Também baseados no Porto, dizem que conseguiram criar um ambiente despretensioso, mais aos moldes dos bares brasileiros, que começam a pulular no panorama luso, muito pela chegada de outros imigrantes.
"Há muita carência em Portugal de lugares mais descolados. Queríamos um projeto de vinho natural e comida boa, mas de maneira casual", explica Schmidt, que trabalhava no ramo de tecnologia e hoje cuida da seleção dos vinhos e do salão.
"Acho que conseguimos transportar esse senso de hospitalidade, uma extensão da nossa casa", complementa a chef Gabriela:
É notável a diferença do atendimento português e do brasileiro".
Apesar das burocracias diferentes para abrir um negócio em um novo país, o casal se diz muito contente de poder realizar em Portugal uma ideia que começou ainda no Brasil.
"A pandemia exacerbou os problemas no Brasil, tanto sociais quanto políticos, e abrir aqui pareceu uma boa opção", resume Schmidt.
Com açúcar e com semelhanças
A maior presença de brasileiros — um número que cresceu mais de 200% em cerca de 5 anos — influenciou até o cenário da pastelaria portuguesa, tão galgada na tradição do uso de gema e açúcar que remonta as freiras e monges da doçaria conventual.
A confeiteira Juliana Penteado, que comanda uma loja de doces feitos com óleos essenciais em Lisboa, diz:
Mas temos — brasileiros e portugueses — algo bastante em comum com os que encontramos por aqui: a quantidade de açúcar".
"Culturalmente também somos acostumados a comer doces bem doces, o que a meu ver foi o start para essa ligação existir.
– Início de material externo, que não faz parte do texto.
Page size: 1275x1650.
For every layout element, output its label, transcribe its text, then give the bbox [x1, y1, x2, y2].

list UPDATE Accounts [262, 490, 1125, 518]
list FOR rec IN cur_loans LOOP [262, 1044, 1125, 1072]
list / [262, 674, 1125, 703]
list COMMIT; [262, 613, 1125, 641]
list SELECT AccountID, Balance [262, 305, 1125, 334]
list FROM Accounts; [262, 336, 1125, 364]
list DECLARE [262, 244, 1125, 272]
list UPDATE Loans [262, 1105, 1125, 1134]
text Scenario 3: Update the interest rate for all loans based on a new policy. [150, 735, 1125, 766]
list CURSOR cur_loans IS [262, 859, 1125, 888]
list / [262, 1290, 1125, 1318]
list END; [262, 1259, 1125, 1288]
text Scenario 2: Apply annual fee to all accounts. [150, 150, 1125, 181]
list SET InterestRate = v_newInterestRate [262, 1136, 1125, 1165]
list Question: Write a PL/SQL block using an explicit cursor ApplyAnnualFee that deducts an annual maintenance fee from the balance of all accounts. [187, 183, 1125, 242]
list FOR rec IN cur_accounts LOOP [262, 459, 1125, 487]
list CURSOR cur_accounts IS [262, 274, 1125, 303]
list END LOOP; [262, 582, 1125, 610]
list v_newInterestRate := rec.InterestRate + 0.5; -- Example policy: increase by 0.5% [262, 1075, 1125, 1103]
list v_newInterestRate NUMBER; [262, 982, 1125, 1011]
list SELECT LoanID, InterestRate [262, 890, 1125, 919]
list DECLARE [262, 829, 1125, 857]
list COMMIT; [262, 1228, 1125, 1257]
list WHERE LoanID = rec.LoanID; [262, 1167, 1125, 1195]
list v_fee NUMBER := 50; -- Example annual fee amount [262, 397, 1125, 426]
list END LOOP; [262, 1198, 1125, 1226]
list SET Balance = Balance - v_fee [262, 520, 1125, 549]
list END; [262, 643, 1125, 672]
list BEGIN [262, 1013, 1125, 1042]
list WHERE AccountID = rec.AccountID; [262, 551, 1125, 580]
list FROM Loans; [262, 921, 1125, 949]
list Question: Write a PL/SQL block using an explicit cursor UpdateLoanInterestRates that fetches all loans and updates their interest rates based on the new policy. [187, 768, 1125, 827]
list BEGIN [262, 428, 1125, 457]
Afinal quem resiste a um brigadeiro ou um bolo caseiro bem molhadinho com uma calda por cima?", pergunta.
Nas docerias e nas festas de aniversário portuguesas, nosso doce de leite condensado e chocolate já é obrigatório — reflexo de muitos brigadeiros que já existem no país, assim como os bolos brasileiros, como o de fubá.
Da sua cozinha, no entanto, saem preparos mais em vista a uma pastelaria mais francesa, como o entremet de abacaxi com limão e menta e a torta de tiramisu. Mas Juliana diz que o que faz carrega muito de brasileiro também.
"Uma memória afetiva e nostálgica representada com muita cor, frescor de frutas, e uma equipe de mulheres brasileiras", ela diz. E, claro, as fatias de bolo do dia que são quase uma passagem de ida para a cozinha de casa. Que, agora, está no bairro ao lado.